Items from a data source
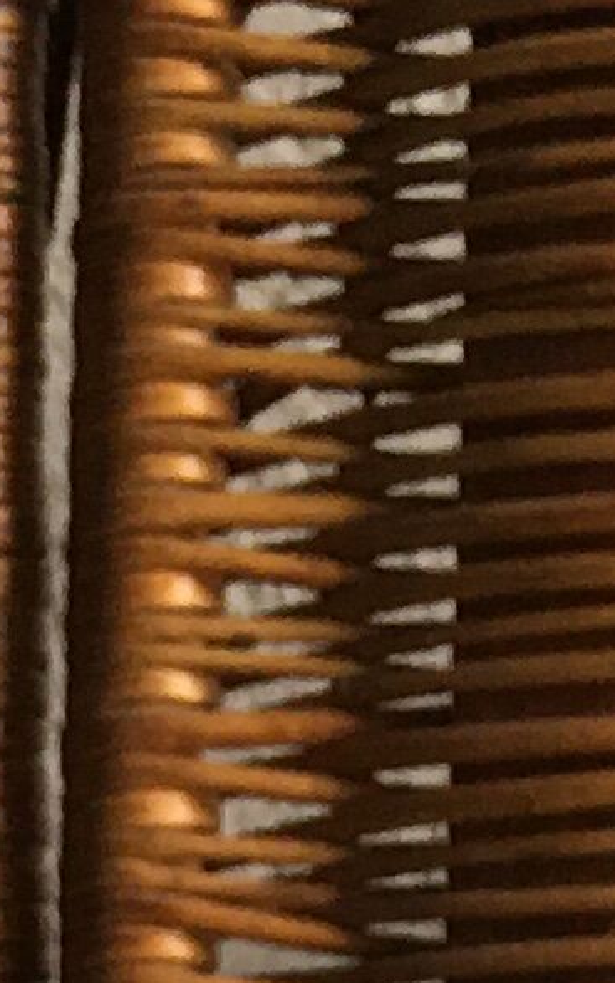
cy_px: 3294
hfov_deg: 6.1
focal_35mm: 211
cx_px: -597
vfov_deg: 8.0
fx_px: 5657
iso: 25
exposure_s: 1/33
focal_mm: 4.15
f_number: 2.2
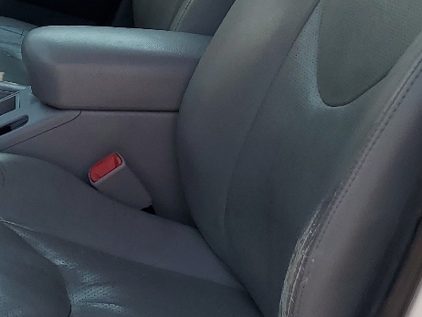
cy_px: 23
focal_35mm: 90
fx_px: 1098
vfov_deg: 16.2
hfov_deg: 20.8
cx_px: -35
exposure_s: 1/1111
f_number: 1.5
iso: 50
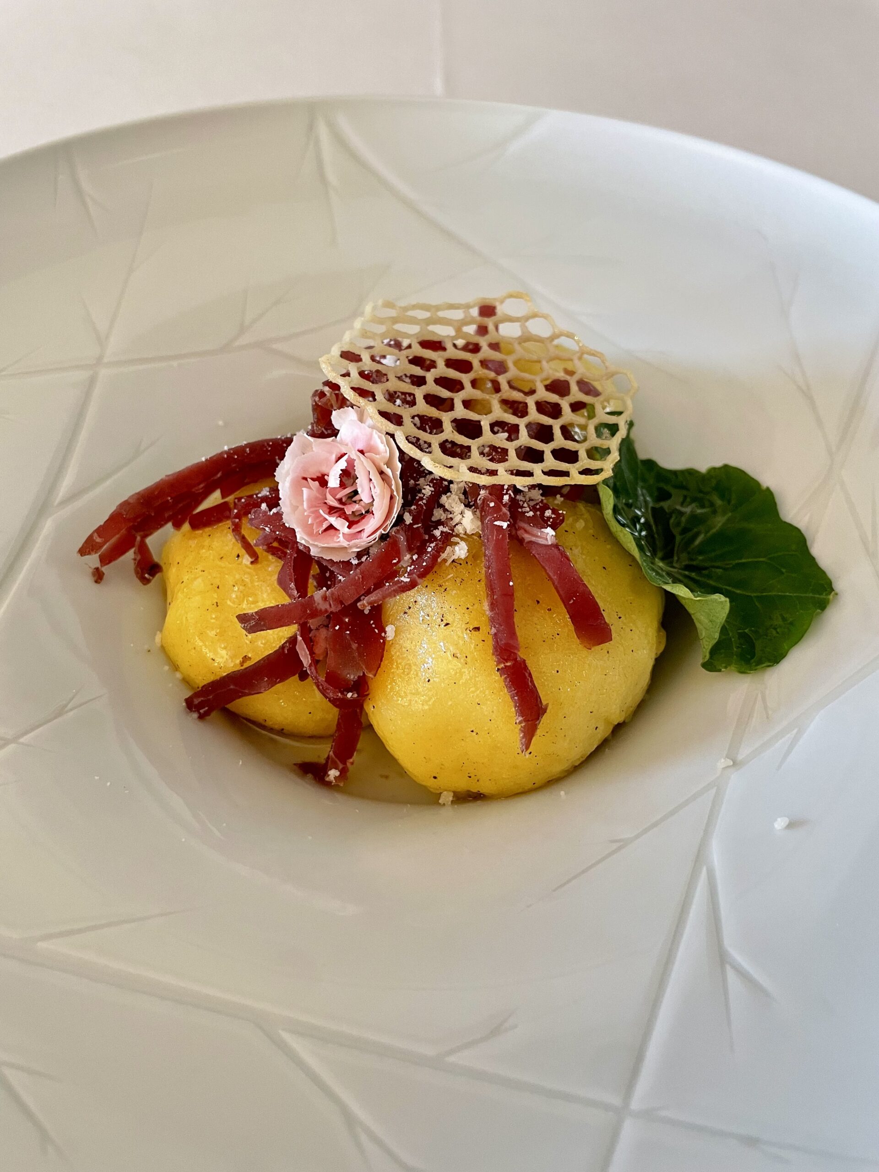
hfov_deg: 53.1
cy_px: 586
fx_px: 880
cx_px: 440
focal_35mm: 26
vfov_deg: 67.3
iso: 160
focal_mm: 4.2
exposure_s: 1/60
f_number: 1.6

### Activity:
Beginning at the line that holds "focal_35mm: 26", copy every line through the end of the entries exactly as given, and only those lines.

### Answer area:
focal_35mm: 26
vfov_deg: 67.3
iso: 160
focal_mm: 4.2
exposure_s: 1/60
f_number: 1.6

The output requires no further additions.